Korban—terutama wanita, ibu hamil, dan mereka yang memiliki kondisi kesehatan serius—tidak memiliki akses ke perawatan medis yang tepat dan tetap berada dalam ketidakpastian, menderita tanpa perawatan yang memadai atau harapan untuk pemulangan tepat waktu.
Menurut kesaksian para penyintas, tiga lokasi yang sangat kejam di wilayah DKBA telah diidentifikasi:
Perusahaan HONG TAI, Tai Chang 1
Taman Dekp, Wawlay
Perusahaan Hexin, Tai Chang 2
Meskipun telah dilakukan berbagai upaya untuk mengoordinasikan evakuasi medis lintas batas ke Rumah Sakit Mae Sot, upaya ini belum didukung. Beberapa korban meninggal saat menunggu pemulangan; yang lainnya masih berisiko mengalami keguguran atau komplikasi medis. Dalam beberapa kasus—seperti warga negara Ethiopia yang tidak memiliki dukungan finansial—para korban dibiarkan menunggu tanpa batas waktu.
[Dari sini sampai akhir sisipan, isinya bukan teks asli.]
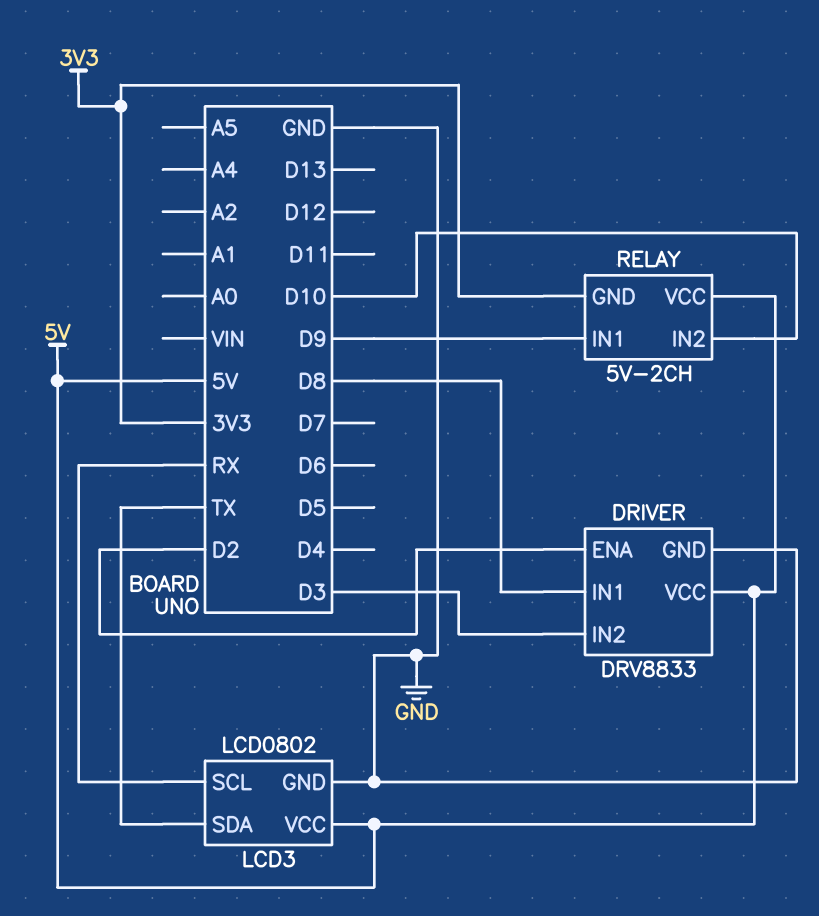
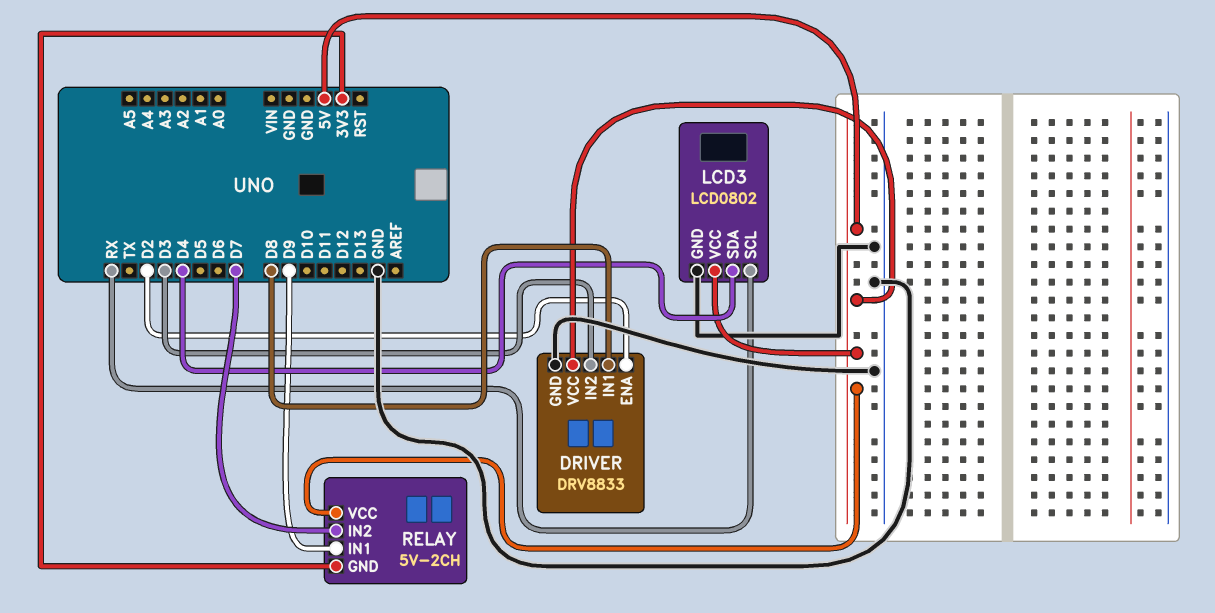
LCD3 pin SDA: TX -> D4
RELAY pin IN2: D10 -> D7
Selama setahun terakhir, Thailand telah berfokus pada taktik penegakan hukum seperti memutus pasokan internet, listrik, dan bahan bakar ke tempat-tempat penipuan, serta menutup rute perbatasan. Namun, tindakan ini hanya memberikan dampak yang terbatas. Sementara beberapa pusat penipuan telah ditutup atau dipindahkan lebih jauh ke wilayah terpencil, jaringan kriminal yang lebih luas tetap beroperasi—bergantung pada internet satelit Starlink dan bahan bakar yang diselundupkan melintasi perbatasan.
“Lebih dari 10.000 warga negara asing telah dipulangkan,” kata Krittiya. “Namun, para dalang sebenarnya—mereka yang mengatur dan membiayai operasi perdagangan manusia dan penipuan ini—belum dituntut. Meskipun Kantor PBB untuk Narkoba dan Kejahatan (UNODC) dan Institut Perdamaian AS (USIP) memperkirakan jumlah korban di Myanmar antara 100.000 hingga 120.000 orang dari lebih dari 45 negara, kurang dari 10% telah diselamatkan.”